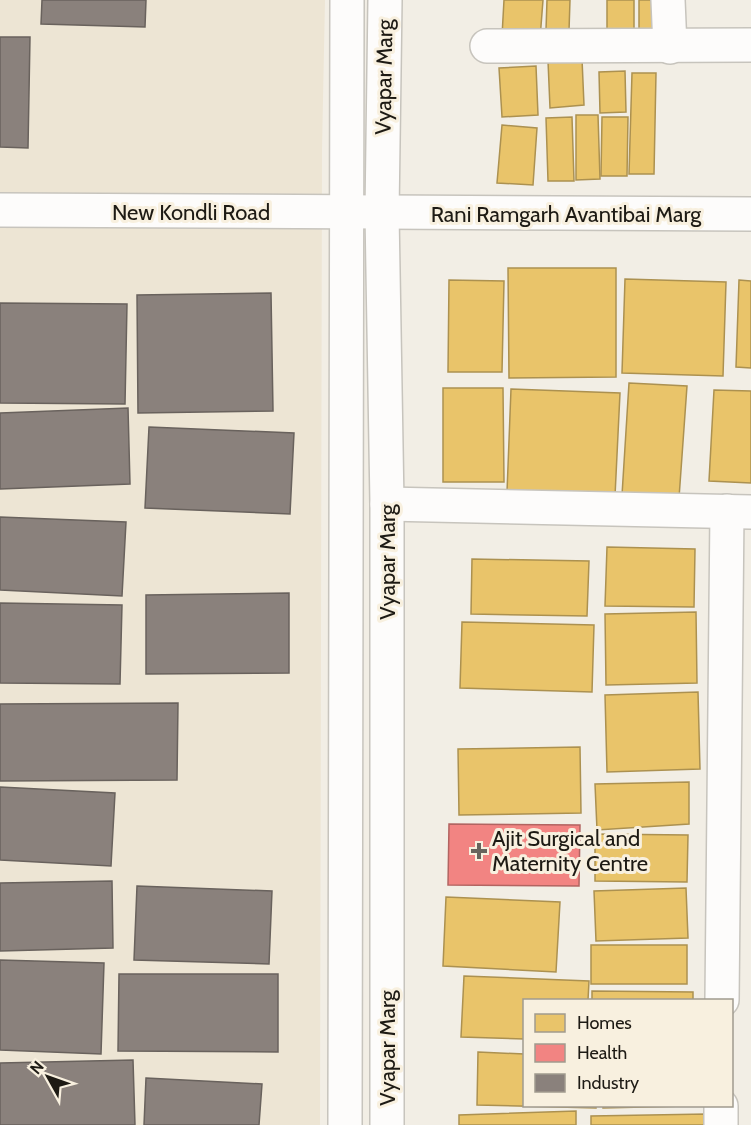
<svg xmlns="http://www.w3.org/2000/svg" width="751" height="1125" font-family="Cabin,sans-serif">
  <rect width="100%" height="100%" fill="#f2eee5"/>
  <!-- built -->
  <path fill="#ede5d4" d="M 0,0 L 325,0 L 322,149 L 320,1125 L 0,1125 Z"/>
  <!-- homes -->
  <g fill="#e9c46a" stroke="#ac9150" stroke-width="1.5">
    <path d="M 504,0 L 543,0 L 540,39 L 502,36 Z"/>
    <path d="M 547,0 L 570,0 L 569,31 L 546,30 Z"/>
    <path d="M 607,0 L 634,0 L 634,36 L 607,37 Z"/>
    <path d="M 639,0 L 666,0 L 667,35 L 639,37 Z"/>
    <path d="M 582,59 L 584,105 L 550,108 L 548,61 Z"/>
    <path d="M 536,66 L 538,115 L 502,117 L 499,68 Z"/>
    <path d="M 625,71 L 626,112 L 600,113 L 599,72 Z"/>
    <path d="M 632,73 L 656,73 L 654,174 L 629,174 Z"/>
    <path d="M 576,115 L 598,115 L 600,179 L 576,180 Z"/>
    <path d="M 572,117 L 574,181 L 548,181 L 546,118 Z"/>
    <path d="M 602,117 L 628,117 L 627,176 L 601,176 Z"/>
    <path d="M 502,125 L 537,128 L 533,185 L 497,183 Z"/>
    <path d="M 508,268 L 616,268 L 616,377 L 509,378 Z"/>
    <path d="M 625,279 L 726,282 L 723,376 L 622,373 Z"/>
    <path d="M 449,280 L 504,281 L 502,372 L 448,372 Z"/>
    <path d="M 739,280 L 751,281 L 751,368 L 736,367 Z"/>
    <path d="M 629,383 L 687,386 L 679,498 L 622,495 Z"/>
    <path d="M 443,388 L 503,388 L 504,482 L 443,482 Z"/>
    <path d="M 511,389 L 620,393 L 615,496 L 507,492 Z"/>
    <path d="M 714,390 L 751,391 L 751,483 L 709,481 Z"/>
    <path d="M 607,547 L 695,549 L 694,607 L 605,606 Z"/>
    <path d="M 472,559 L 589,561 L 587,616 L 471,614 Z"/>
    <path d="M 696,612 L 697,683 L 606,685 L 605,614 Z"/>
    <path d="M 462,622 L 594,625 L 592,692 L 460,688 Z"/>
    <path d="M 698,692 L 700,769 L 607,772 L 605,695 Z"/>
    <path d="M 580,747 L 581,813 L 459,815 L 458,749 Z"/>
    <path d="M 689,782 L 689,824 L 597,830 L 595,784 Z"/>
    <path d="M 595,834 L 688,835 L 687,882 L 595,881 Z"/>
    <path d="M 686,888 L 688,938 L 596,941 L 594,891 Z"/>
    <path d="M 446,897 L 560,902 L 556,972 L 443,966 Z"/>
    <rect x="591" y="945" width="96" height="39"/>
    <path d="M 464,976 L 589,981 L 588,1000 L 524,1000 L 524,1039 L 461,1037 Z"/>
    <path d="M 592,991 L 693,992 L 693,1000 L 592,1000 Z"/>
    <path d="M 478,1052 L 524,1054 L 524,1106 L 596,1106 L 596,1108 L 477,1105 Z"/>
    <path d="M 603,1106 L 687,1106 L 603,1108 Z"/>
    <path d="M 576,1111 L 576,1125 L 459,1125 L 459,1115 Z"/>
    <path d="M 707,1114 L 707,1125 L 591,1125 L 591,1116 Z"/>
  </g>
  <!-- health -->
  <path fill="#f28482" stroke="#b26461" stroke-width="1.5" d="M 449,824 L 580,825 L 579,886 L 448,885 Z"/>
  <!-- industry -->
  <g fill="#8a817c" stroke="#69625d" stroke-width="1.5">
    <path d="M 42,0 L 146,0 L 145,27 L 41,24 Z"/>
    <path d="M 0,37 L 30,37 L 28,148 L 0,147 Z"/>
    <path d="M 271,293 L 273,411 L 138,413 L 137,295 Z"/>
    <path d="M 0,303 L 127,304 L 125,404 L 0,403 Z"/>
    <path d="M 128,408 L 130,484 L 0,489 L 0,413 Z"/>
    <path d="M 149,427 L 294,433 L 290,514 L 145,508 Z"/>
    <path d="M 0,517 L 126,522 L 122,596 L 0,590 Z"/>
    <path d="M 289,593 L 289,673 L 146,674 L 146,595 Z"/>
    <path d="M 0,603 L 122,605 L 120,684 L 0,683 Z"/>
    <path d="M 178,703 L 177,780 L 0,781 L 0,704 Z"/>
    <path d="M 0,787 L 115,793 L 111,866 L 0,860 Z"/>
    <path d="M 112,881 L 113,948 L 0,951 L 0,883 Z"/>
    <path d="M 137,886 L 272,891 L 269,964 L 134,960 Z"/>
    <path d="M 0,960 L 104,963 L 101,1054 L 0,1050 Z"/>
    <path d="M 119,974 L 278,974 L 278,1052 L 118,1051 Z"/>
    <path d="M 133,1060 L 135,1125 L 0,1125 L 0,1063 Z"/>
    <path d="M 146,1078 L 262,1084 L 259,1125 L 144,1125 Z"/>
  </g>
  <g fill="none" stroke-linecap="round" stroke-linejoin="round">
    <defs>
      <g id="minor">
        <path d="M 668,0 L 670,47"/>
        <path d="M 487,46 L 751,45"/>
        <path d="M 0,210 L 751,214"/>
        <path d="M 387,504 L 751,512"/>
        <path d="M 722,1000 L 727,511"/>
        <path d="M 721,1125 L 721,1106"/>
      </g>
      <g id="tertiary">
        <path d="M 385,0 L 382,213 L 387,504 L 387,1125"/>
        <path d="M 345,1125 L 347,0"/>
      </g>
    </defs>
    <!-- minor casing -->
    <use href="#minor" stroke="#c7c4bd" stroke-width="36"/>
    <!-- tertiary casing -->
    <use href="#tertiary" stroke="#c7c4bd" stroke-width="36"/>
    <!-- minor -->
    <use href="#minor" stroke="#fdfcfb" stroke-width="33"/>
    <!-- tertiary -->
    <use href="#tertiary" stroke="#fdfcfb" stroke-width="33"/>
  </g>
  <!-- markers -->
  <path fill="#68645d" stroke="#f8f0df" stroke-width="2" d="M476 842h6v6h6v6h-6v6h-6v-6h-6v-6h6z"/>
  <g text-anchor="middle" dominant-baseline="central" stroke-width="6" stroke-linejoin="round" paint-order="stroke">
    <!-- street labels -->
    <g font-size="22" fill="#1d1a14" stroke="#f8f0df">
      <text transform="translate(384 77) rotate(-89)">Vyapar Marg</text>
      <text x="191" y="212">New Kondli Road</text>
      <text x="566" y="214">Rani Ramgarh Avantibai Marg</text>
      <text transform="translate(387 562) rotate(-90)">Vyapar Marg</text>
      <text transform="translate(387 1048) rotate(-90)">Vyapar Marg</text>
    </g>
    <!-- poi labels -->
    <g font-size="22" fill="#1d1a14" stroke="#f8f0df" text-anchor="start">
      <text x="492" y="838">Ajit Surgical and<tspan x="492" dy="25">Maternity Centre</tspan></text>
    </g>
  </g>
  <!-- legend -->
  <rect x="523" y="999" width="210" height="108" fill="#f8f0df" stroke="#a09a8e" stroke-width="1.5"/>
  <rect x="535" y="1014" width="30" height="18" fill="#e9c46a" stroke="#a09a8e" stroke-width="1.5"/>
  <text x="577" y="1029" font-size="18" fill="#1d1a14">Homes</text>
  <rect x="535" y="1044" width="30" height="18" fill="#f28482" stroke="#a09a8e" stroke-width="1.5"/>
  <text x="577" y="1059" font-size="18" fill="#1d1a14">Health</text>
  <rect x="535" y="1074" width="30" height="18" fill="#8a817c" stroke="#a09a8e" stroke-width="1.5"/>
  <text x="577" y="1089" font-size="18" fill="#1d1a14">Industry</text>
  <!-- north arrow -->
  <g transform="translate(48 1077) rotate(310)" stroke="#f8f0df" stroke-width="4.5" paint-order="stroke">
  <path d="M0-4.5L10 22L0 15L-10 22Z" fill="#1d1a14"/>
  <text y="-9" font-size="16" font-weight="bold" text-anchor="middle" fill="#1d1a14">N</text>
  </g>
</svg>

┄┄┄┄┄┄┄┄┄┄┄┄┄┄┄┄┄┄┄┄

◆ What to work on ◆
Please return only the lines above, starting at the line that has "385,0 L 382,213" and ending at the line that has "<!-- markers -->", keeping both and leaving each one unchanged.

◆ Output below ◆
        <path d="M 385,0 L 382,213 L 387,504 L 387,1125"/>
        <path d="M 345,1125 L 347,0"/>
      </g>
    </defs>
    <!-- minor casing -->
    <use href="#minor" stroke="#c7c4bd" stroke-width="36"/>
    <!-- tertiary casing -->
    <use href="#tertiary" stroke="#c7c4bd" stroke-width="36"/>
    <!-- minor -->
    <use href="#minor" stroke="#fdfcfb" stroke-width="33"/>
    <!-- tertiary -->
    <use href="#tertiary" stroke="#fdfcfb" stroke-width="33"/>
  </g>
  <!-- markers -->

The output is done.